I've worked in academic publishing for a long while, and I can tell you from experience that:

- "quantity of publications" is a problem and directly leads to bad science, so is on aggregate a measure of anti-quality

- "quality of the journals published in" is all in the mind; prestigious journals with high impact factor have been repeatedly found not to have the best research. The rigour of the editing process is more important, but few researchers know that, and importantly they are heavily incentivised by funders to go for high impact factor, completely muddying the waters of who's a good researcher by that metric.

- number of citations would be a better measure, but unfortunately is directly linked to impact factor, in practice and in perception.

- awards won, books published - too niche and random to matter much.

- "every academic could tell you the top 5 journals in their field" haha, no, you'd be as surprised as I was when doing that research.

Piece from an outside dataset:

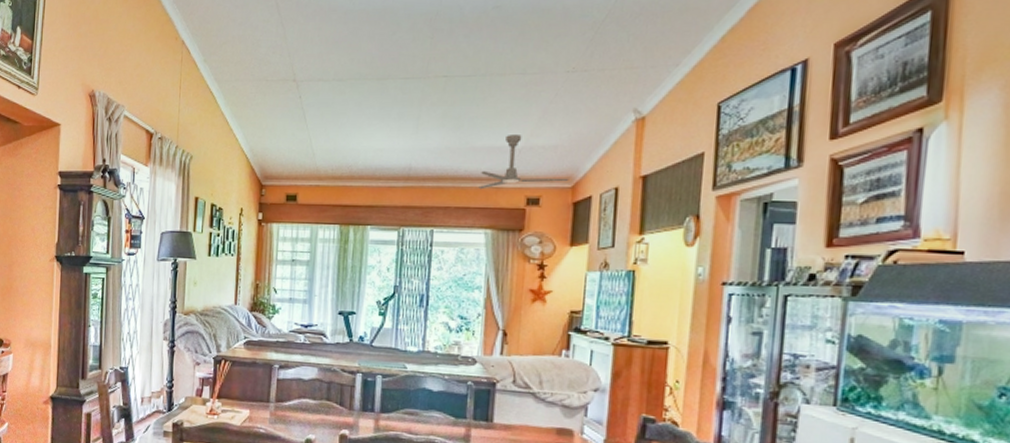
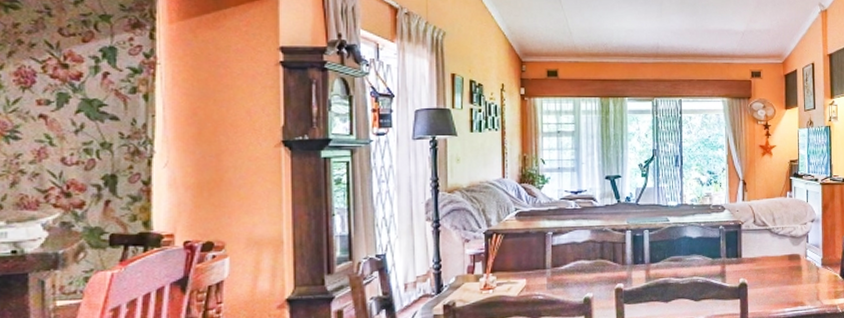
ceiling fan: present [477,135,569,190] -> none [713,20,780,65]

Academic publishers have been considering the measuring problem for decades, and no one has found a solution yet.

There is no good measure of the quality of a paper until many years after publication. It's easy to identify some true positives (high impact, no retraction), it's quasi-impossible by definition to identify false negatives (unfairly ignored papers), and most importantly this emphasis on prestige research is terribly harmful to Science. Science needs researchers who are happy to replicate studies, people who publish disappointing results, and people who study otherwise unglamorous topics, otherwise Science fails.

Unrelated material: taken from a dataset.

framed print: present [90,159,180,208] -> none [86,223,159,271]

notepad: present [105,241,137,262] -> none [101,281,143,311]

TLDR: measuring how 'good' a researcher is by their prestige is extremely destructive to Science. You can't do that.

I'm not saying it's only prestige, but to a first approximation, a researcher who has an article published in Nature is highly likely to be better than one who has only published in no-name garbage journal that publishes whatever they are sent. Of course, nothing is certain, but we're talking about probabilities here.

  • And, as I'm saying, prestige, or probable future prestige, isn't a good proxy for a researcher's value or future value, even if it could be fairly guessed, which it can't. Nature is exhibit A, B and C, as it's the most prestigious journal, but not the most rigorous in any field, and its very existence damages Science by overvaluing the research it publishes, reducing the impact of better journals and the research they publish, and wasting the time, quality of life, and quality of research of scientists who feel like they must do anything they have to to publish in it, or are pressured by funders and/or academic institutions to do so.

  • But you are talking certainty when you claim DEI hires means that it's possible the lesser person is hired. If you have no objective system to measure merit then it's possible to ever know this

    • How does anyone know anything? Why even vet candidates at all? Let’s just assign professorships completely randomly then. We’ll have high school dropouts who can’t explain the quadratic formula teach differential equations at Harvard.

      I’m sure they would do just as good of a job. Because nobody could ever possibly objectively tell whether someone with a PhD in math is going to be better at teaching and researching math than a high school dropout, right?